Tony Bender, Published June 15 2013
Bender: At 55, time is icy-swift, relentlessMy father died 20 years ago, a month after his 55th birthday, and two weeks before Father’s Day. I looked in the mirror this morning, and I was almost 55. At the cusp of a personal milestone, it is time for reflection.
A good friend said once, “We’re not in charge of the clock,” and though I had not quantified it that way 20 years ago, my father’s death motivated me to start living in ways I hadn’t before. Before that, time was limitless, languid and forever. Now, it is icy-swift, on a downhill run, relentless.
Life is intended to play out in three acts and then fade to black. Even then, it is cause for heartache. When the projector breaks down before the rightful end, it affects us – or worse – afflicts us. After my father was gone, I stopped “Aimlessly Drifting,” like the Chuck Berry song, and began to navigate more thoughtfully, moving on with my life’s work, that inner agenda we all have.
It is inevitable we will leave things unfinished. Few endings are tidy. A tidy ending indicates a life lacking ambition. The trick is to exit with as few regrets as possible and with an epitaph that does not include the words, “I wish I had ...”
The years demand humility. We must become better or risk becoming bitter.
As I contemplate the two decades since he died, I realize there are things my father understood at the end that I am beginning to see now. But, like so many of his generation and heritage, the core lesson of my father’s life was incomplete. He never really learned to express his love. Few of us ever master that generosity of spirit and that, I think, is what kills us in the end.
I see the world turning long after I am gone and consider the best things I have put into motion. My children will learn from my mistakes, as I learned from my father’s. I know they will feel my love long after I am gone and build upon the truths I have shared with them.
There is a certainty that comes with the years, the confidence of old men and women who have been tested like Job. Wisdom is earned, paid in blood, broken bones and scars. After enough of these injuries have accumulated, fear loses its hold and only in the absence of fear is enlightenment possible.
We desperately seek to share this wisdom with our children. But the best we can do is to plant the seeds in their souls. When it is time, it will all make sense to them.
In my hometown, a spunky old widow planted an apple tree in her yard when she was 90 or so. “Won’t it be wonderful to have apples!” she said. Everyone snickered behind her back at the folly of it all. But she lived to see those apples and to pick them. I’ll bet she made apple pies, too. May I die optimistic about tomorrow.

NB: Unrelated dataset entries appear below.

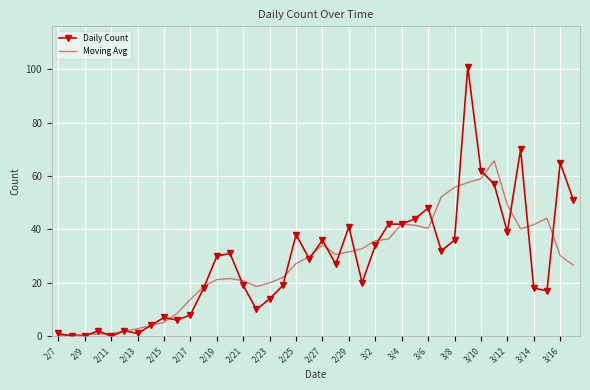

Which series has the largest range (max minus min)?

Daily Count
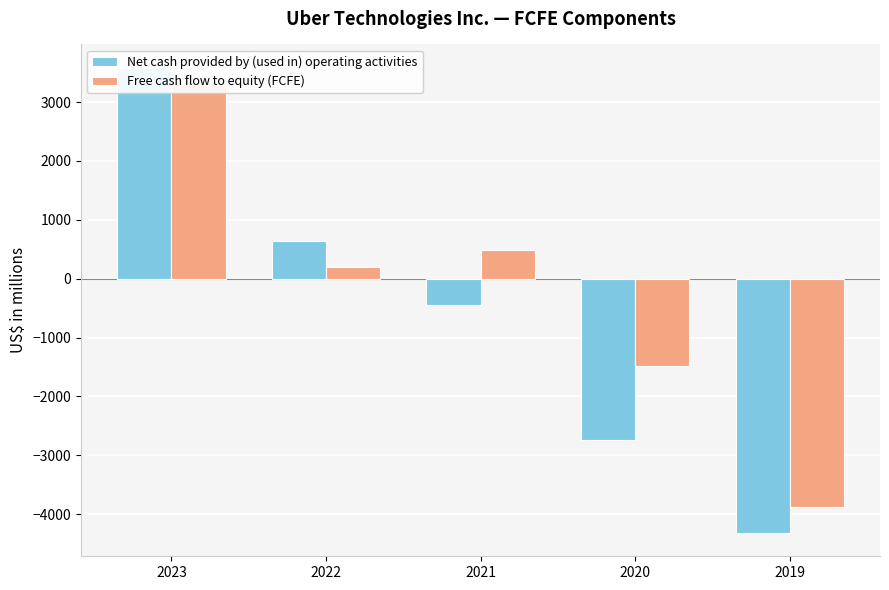

How many distinct data groups are displayed?

2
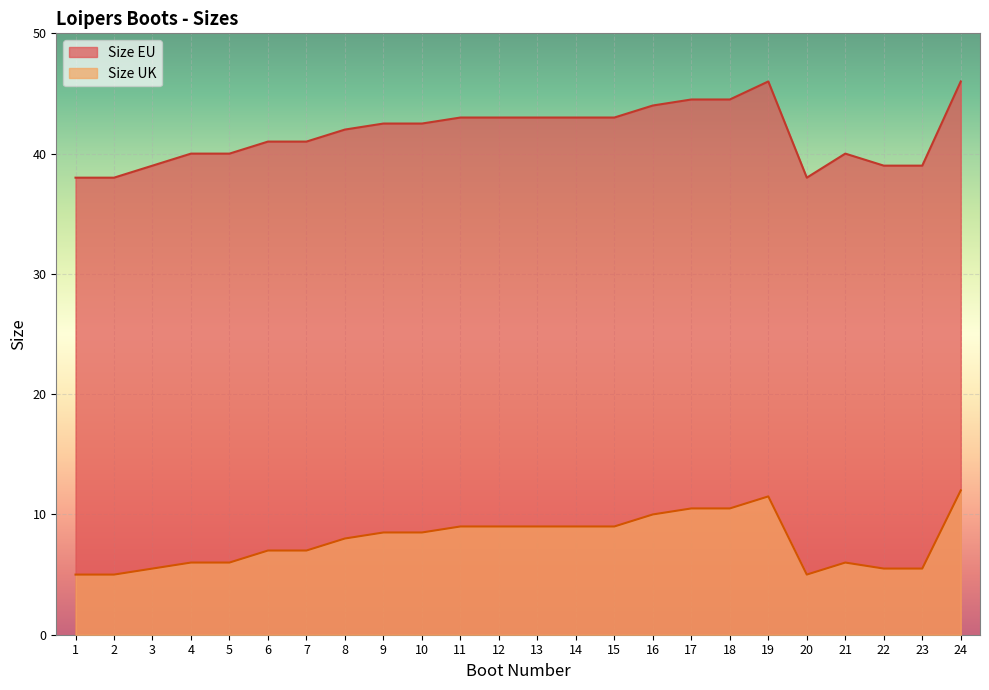

The Size EU series shows 66.6 at 2. True or false?

False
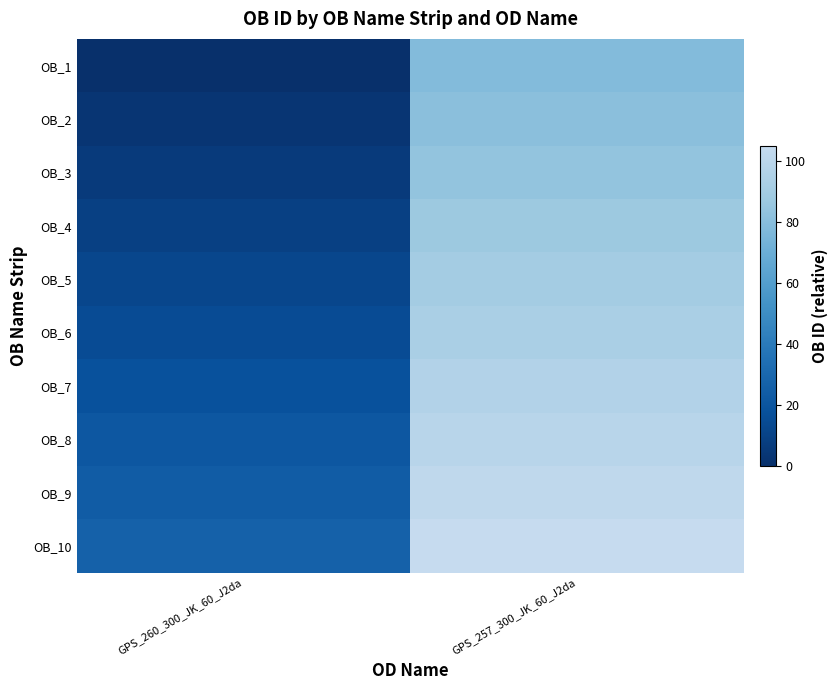

Reading left to right, transcribe all the data shown in this chart.

OB_1: GPS_260_300_JK_60_J2da=0	GPS_257_300_JK_60_J2da=78
OB_2: GPS_260_300_JK_60_J2da=3	GPS_257_300_JK_60_J2da=81
OB_3: GPS_260_300_JK_60_J2da=6	GPS_257_300_JK_60_J2da=84
OB_4: GPS_260_300_JK_60_J2da=9	GPS_257_300_JK_60_J2da=87
OB_5: GPS_260_300_JK_60_J2da=12	GPS_257_300_JK_60_J2da=90
OB_6: GPS_260_300_JK_60_J2da=15	GPS_257_300_JK_60_J2da=93
OB_7: GPS_260_300_JK_60_J2da=18	GPS_257_300_JK_60_J2da=96
OB_8: GPS_260_300_JK_60_J2da=21	GPS_257_300_JK_60_J2da=99
OB_9: GPS_260_300_JK_60_J2da=24	GPS_257_300_JK_60_J2da=102
OB_10: GPS_260_300_JK_60_J2da=27	GPS_257_300_JK_60_J2da=105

When it comes to our children, we cannot teach the lesson without living it. As parents, that is cause for anguish. Our flaws seem insurmountable. We are all unworthy of our children and, yet, somehow they sort through it all and forgive us our humanness.
It’s a beautiful thing, though, fatherhood. My favorite job. There is a selflessness that evolves within us. We begin to live for our children, instead of ourselves. Parents become better people. Those who don’t really never deserve the title.
Sometimes my kids ask me about their Grandpa Norman. “Oh, he would have loved you,” I often say. They have the pugnacious spirit he would have loved. And they would have loved him. He was an easy mark for teasing, with a generous smile. Now that I have almost equaled his time on this planet, I understand the despair he must have felt at leaving so soon.
We trust in evolution, generations and the things we have put in motion. I am, as he would have wanted me to be, a better father than my father was. I say this with no pride, for I know my son will be a better father than me. This is as it should be.
We clear the brush and brambles ahead as well as we can. We are hard on our children sometimes because we know it will make things easier for them later on. Sometimes we plant trees, but we must not presume we will enjoy the shade or the apples.
Sometimes it works out that way, though.
I guess it is never really too late to plant apple trees.